I've always been with you Mike!! When I was 15, I had fully caught the photo bug. I was also filled with despair upon learning that the world silver supply would soon be depleted and photography would no longer be viable. (Remember buying those kits to capture silver from spent hypo?) Then in the '80's when I had two Nikon FM2's, I was sorely tempted to buy a third because I just knew that good mechanical film cameras were going to be phased out and my only choice for replacement would be one of those new auto-focus, auto-exposure ones. And I just now checked B&H and I'm a bit stressed because they don't seem to be stocking any new Lumix GX8's !!

Why worry? If you are into photography because of the love for technology, then you will be excited to see what the future brings, even if it is limited to phone cameras.
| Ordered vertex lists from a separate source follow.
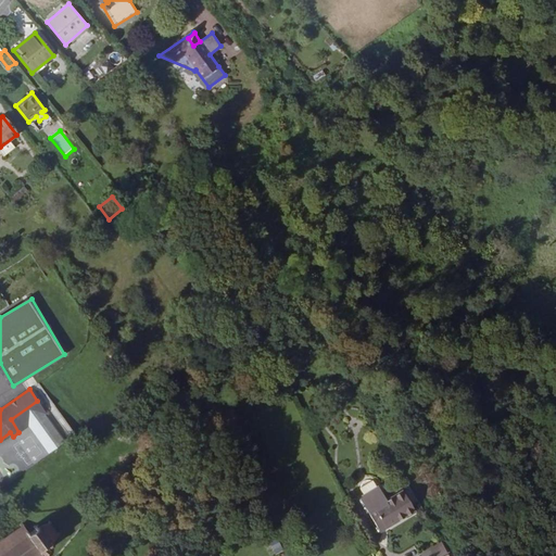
[(19,432),(46,413),(37,401),(11,419),(19,432)]
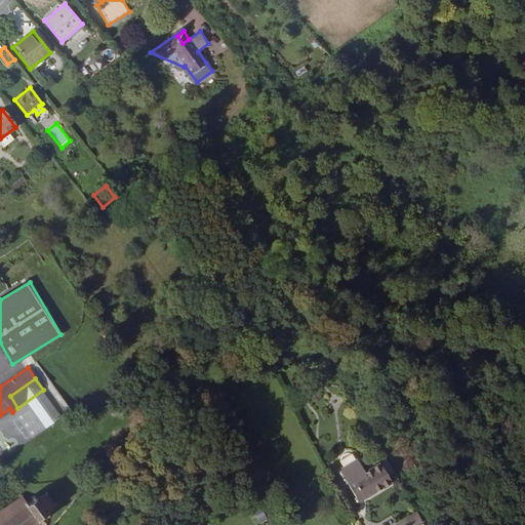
[(357,459),(339,470),(359,502),(392,483),(379,463),(364,473),(357,459)]
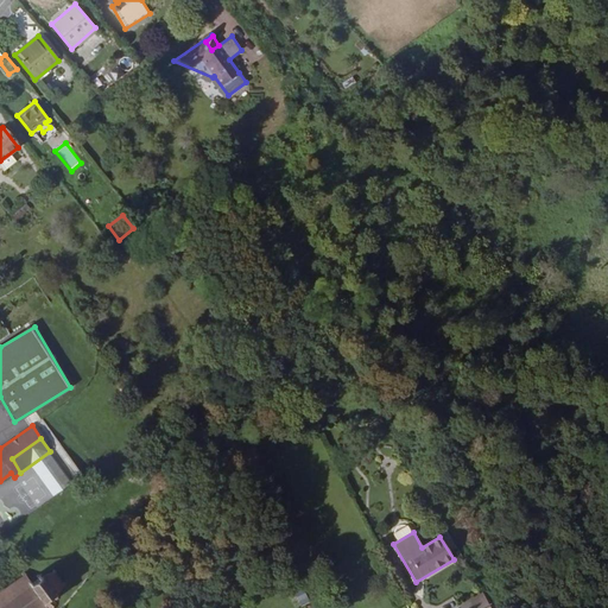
[(0,607),(46,607),(52,602),(50,599),(55,595),(63,586),(54,574),(40,577),(31,583),(25,575),(0,591),(0,607)]
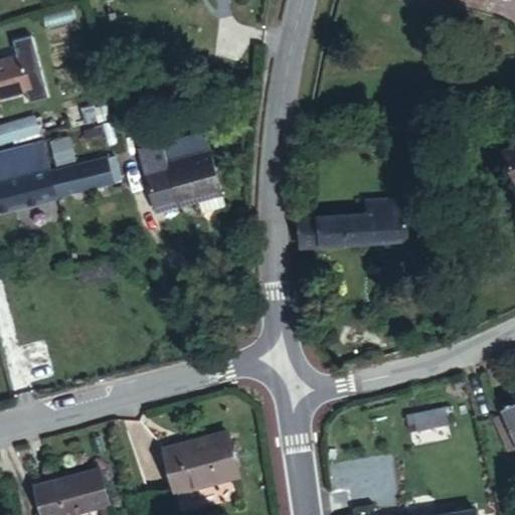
[(24,52),(0,60),(0,98),(34,88),(24,52)]
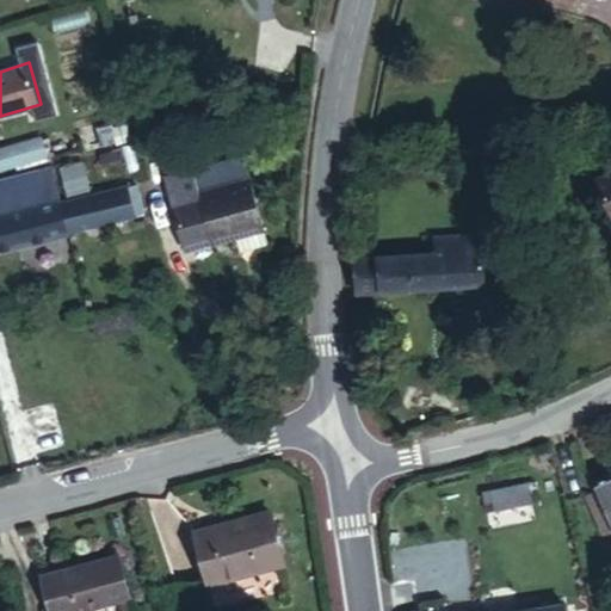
[(610,127),(588,136),(609,181),(610,180),(610,127)]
If you are into photography because of the images, then everything you could possibly need to make good pictures already exists.

Om Malik has an interesting article on his blog here

https://om.co/2019/09/03/camera-sales-are-falling-sharply/

Missy Mwac notwithstanding, (blog - These photos aren't for you) and sad as it is, his comment "no one on WhatsApp cares if you made a photo in 50 megapixels or 12 megapixels" seems salient.

I wonder who'll keep the software updated for the in-camera, software-corrected lens I just sold my first-born for.

Regards
Dave

And yet no one has made a successful ILPC (Interchangeable Lens Phone Camera) that has the technical abilities of a mirrorless system with the communication abilities of a smartphone.

I'd say more like 10 am around the summer soltice.

Don’t worry too much about what may occur. If it should come to pass that all cameras become tiny specs used only for surveillance, we will still be able to edit and imagine altered images using PS-SmartSense which will be surgically implanted between our cerebral hemispheres for the low, low cost of only 50 credits per lunar phase. :-)

The old tech always lingers on long enough to keep devotees and the nostalgic happy until something acceptable (6MP digital) comes along. I’ve been driving my trusty Tacoma for 18 years and its combo CD/Cassette player still works like a charm. Every few years I’ll get nostalgic, pull a 1990’s Maxell mix tape from the back of the closet, take up the slack with a pencil, and give it a spin. They always work perfect. That’s not bad considering how many dirt roads that cassette player’s been bounced down.

If the camera market, as we know it now, should get worse and worse until its spit out the bottom of the porn industry* we will survive. Artists will always find a way.

*Seinfeld reference

We're all familiar with the affliction whereby we hear a tune and cannot get it out of our head. I have a similar problem when it comes to pithy quotes. A week or so ago I came across a William Gibson line to the effect that "The future is already here, it's just not very evenly distributed". Each reference to the future immediately snaps me back to Gibson's line and provides some "interesting" ways of looking at it. I'm sure I'll get over it soon.

All technologies mature - film, digital photos, computers, aircraft, autos, trains, social media, microwave ovens, etc. Every mature technology inevitably becomes a commodity item. Most of us recall when '70s CB radio and the personal computers of the 80s and 90s were hobbyist crazes.

When a technology is mature, it's more than good enough for most needs and sufficiently easy for most people to use, most of the time. There's little practical reason to spend the time and hassle to upgrade constantly.

When that occurs, replacement cycles lengthen, the hobbyist cachet is gone, and the market contracts.

That's not really a bad thing - we can then concentrate on actually using a mature and facile technology for useful tasks like productivity and art.